▶ _What is expected_
Your answer is the lines below, exactly, from the one that contains "Table 1. Comparison" through the one that contains "sexual abuse |", both included.

[Stored dataset items]
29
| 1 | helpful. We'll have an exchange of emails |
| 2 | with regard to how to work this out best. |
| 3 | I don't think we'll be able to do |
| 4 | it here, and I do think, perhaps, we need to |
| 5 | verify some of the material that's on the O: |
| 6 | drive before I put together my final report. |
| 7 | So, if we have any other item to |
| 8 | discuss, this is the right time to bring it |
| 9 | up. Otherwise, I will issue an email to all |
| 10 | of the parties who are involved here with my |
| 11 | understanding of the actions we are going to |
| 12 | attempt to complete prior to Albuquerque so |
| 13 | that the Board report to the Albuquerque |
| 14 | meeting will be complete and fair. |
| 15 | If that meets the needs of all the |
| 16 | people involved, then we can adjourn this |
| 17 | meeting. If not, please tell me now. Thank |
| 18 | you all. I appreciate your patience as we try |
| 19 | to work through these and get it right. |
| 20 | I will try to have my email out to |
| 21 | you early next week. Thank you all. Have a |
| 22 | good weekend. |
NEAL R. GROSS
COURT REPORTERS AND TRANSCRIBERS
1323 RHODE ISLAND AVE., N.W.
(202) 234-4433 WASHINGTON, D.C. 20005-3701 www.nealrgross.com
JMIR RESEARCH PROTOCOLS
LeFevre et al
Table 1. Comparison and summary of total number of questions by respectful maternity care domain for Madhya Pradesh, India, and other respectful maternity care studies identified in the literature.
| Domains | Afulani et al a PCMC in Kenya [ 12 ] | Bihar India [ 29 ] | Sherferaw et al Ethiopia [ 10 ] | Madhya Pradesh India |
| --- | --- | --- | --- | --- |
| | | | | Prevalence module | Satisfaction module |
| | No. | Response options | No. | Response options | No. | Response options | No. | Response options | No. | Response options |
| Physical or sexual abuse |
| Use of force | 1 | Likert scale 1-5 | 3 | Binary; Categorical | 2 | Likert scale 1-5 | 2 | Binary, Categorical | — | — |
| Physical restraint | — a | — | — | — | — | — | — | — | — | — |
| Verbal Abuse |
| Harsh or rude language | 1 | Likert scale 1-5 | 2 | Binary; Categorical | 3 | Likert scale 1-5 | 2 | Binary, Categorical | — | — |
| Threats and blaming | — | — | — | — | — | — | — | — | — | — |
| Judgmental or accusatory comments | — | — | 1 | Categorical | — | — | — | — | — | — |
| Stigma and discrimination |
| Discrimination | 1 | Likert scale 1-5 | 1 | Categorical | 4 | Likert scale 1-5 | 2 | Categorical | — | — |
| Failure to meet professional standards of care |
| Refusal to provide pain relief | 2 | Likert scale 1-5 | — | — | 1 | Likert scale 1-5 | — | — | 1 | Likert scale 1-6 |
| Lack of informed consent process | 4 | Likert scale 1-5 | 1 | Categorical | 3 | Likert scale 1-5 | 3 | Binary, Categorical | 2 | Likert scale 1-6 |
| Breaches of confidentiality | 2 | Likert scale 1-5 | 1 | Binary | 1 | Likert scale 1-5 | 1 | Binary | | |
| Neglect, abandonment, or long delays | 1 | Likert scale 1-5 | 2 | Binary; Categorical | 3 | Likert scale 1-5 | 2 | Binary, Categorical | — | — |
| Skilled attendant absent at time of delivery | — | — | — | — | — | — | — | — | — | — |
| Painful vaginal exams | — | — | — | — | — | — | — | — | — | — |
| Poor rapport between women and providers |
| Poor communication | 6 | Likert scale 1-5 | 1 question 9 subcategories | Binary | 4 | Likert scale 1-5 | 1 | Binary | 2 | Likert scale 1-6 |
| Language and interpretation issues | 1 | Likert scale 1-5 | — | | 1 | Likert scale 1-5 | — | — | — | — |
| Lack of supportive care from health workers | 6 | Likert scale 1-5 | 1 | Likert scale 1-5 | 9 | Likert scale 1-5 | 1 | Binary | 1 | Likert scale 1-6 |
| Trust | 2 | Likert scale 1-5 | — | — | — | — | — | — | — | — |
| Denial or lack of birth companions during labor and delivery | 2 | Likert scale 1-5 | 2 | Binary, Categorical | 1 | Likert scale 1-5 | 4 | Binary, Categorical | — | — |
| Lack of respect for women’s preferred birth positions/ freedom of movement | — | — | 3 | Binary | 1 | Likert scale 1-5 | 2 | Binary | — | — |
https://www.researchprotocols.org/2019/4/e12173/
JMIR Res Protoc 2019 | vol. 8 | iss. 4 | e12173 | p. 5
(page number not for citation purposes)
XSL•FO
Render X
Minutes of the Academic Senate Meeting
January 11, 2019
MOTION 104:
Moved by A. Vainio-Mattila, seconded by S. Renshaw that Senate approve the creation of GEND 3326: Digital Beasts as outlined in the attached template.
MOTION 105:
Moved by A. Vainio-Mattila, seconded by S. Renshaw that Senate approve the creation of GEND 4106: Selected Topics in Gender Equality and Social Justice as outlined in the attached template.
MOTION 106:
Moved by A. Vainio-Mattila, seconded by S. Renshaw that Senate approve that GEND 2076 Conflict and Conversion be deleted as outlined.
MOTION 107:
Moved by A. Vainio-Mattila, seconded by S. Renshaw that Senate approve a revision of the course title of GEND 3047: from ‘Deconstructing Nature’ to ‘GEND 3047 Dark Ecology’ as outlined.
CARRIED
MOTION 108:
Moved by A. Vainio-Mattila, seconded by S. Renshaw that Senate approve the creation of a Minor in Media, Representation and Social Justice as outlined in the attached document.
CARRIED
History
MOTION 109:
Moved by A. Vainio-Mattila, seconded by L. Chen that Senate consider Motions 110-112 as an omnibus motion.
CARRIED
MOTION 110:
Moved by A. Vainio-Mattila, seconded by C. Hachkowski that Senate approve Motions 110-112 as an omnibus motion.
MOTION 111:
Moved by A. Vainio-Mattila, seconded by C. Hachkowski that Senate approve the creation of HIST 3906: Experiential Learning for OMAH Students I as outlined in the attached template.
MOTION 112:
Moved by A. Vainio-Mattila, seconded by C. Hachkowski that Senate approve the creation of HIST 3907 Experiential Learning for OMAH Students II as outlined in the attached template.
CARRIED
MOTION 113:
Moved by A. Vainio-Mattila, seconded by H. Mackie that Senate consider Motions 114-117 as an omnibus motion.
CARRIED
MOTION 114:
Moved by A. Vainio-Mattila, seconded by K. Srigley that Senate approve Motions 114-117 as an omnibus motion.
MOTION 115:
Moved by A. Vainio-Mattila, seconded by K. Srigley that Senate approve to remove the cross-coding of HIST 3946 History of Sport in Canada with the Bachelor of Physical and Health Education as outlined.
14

▶ _Your response_
Table 1. Comparison and summary of total number of questions by respectful maternity care domain for Madhya Pradesh, India, and other respectful maternity care studies identified in the literature.
| Domains | Afulani et al a PCMC in Kenya [ 12 ] | Bihar India [ 29 ] | Sherferaw et al Ethiopia [ 10 ] | Madhya Pradesh India |
| --- | --- | --- | --- | --- |
| | | | | Prevalence module | Satisfaction module |
| | No. | Response options | No. | Response options | No. | Response options | No. | Response options | No. | Response options |
| Physical or sexual abuse |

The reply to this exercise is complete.